Наконец, крайне важным является тот факт, что разные дети рождаются и растут в разной социальной среде: голод и сытость, постоянный страх и вседозволенность, агрессия и терпимость, стресс и покой, нужда и изобилие, забота и равнодушие, невежество и прекрасное образование, ксенофобия и открытость миру со стороны окружения оставляют глубокий и неизгладимый след в душе ребенка и в огромной степени формируют его личность. Ни один ребенок не может выбрать тот мир, в котором он будет расти; его обреченность тому или иному экзистенциальному миру, наряду с исходными физическими, интеллектуальными и социальными различиями, делает все разговоры об изначальном равенстве всех людей абсолютно беспочвенными. Подлинное равенство, не сводимое к равным возможностям проголосовать за одного из двух (или нескольких) часто неотличимых кандидатов, возможно не благодаря сохранению первоначального равенства, но благодаря стиранию исходных различий между людьми.
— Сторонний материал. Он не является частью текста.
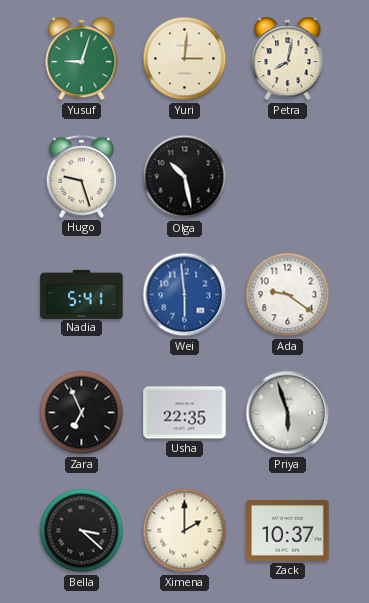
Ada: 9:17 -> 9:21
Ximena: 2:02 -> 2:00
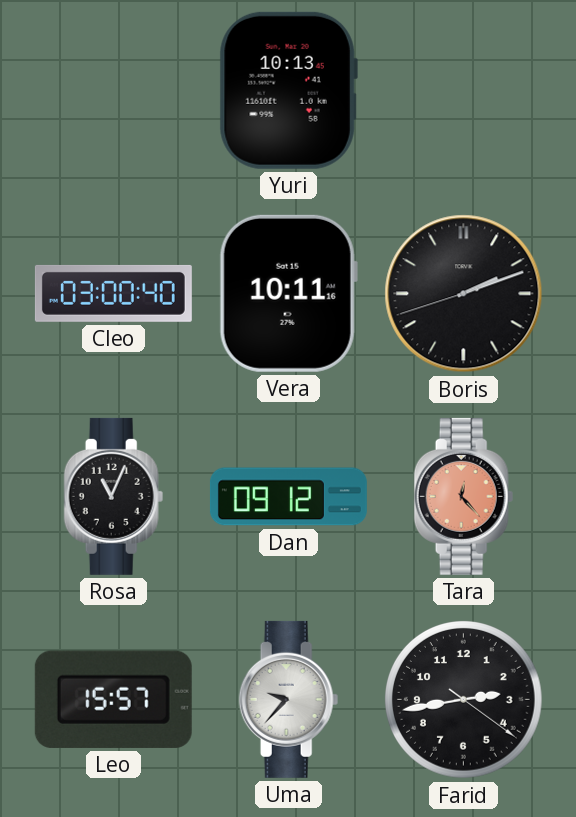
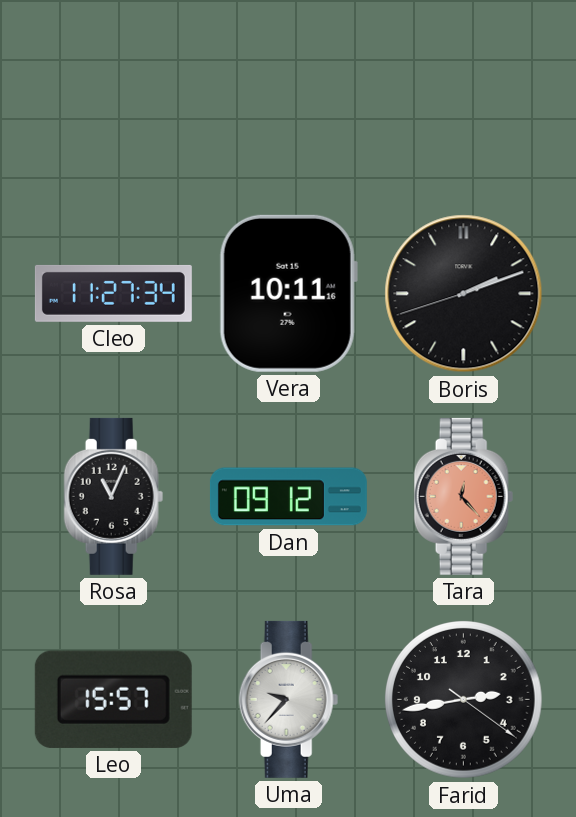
Yuri: 10:13 -> none
Cleo: 03:00 -> 11:27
Иначе говоря, как и «свобода», «равенство» является не изначальной данностью, требующей защиты, но моральной перспективой, «проектом», ставящим своей целью нивелирование изначальных данностей, — проектом, который в рамках исторического времени, по всей видимости, может быть реализован лишь частично. То же самое можно сказать и о «демократии» — в том случае, разумеется, если демократия интерпретируется в ее современном смысле «общества равных возможностей», а не в первоначальном смысле осуществления мифической «народной воли». Будучи понятой таким образом, демократия оказывается в первую очередь не государственным строем, но внешними социальными рамками, делающими возможной частичную реализацию неэкзистенциального морального проекта — проекта «равенства».
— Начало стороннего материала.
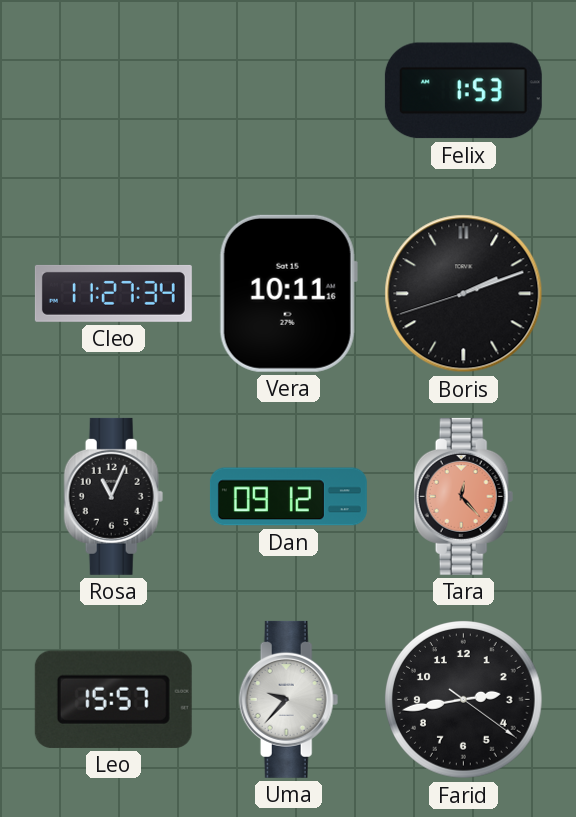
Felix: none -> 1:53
Впрочем, эмпирическая реализация идей, лежащих в основе демократии, не менее проблематична, нежели понятие «изначальное равенство», которое обычно служит ее оправданию, или понятие «свобода», лежащее в основе либерализма, — хотя и по иным причинам. Если понятие свободы представляет философскую проблему, а вера в изначальное равенство человека человеку не подтверждается фактическим состоянием дел, то любые размышления о «народовластии» упираются в проблему терминологическую. В отличие от «свободы», данной человеку в экзистенциальной интуиции, понятие «народ» требует определения. Как уже говорилось, народ может быть как надличностным единством, так и суммой разноликих индивидуумов. По очевидным причинам только в случае, если «народовластие» интерпретируется во втором смысле, становится возможным попытаться объединить принципы демократии с принципами индивидуальной свободы, лежащими в основе либерализма. В этом случае «демократия» интерпретируется как равенство некоторых индивидуумов, составляющих общество. Как легко заметить, здесь присутствуют два неизвестных, подлежащих дальнейшему определению в каждой конкретной форме «демократии», — выбор «равных» индивидуумов и выбор формы «равенства».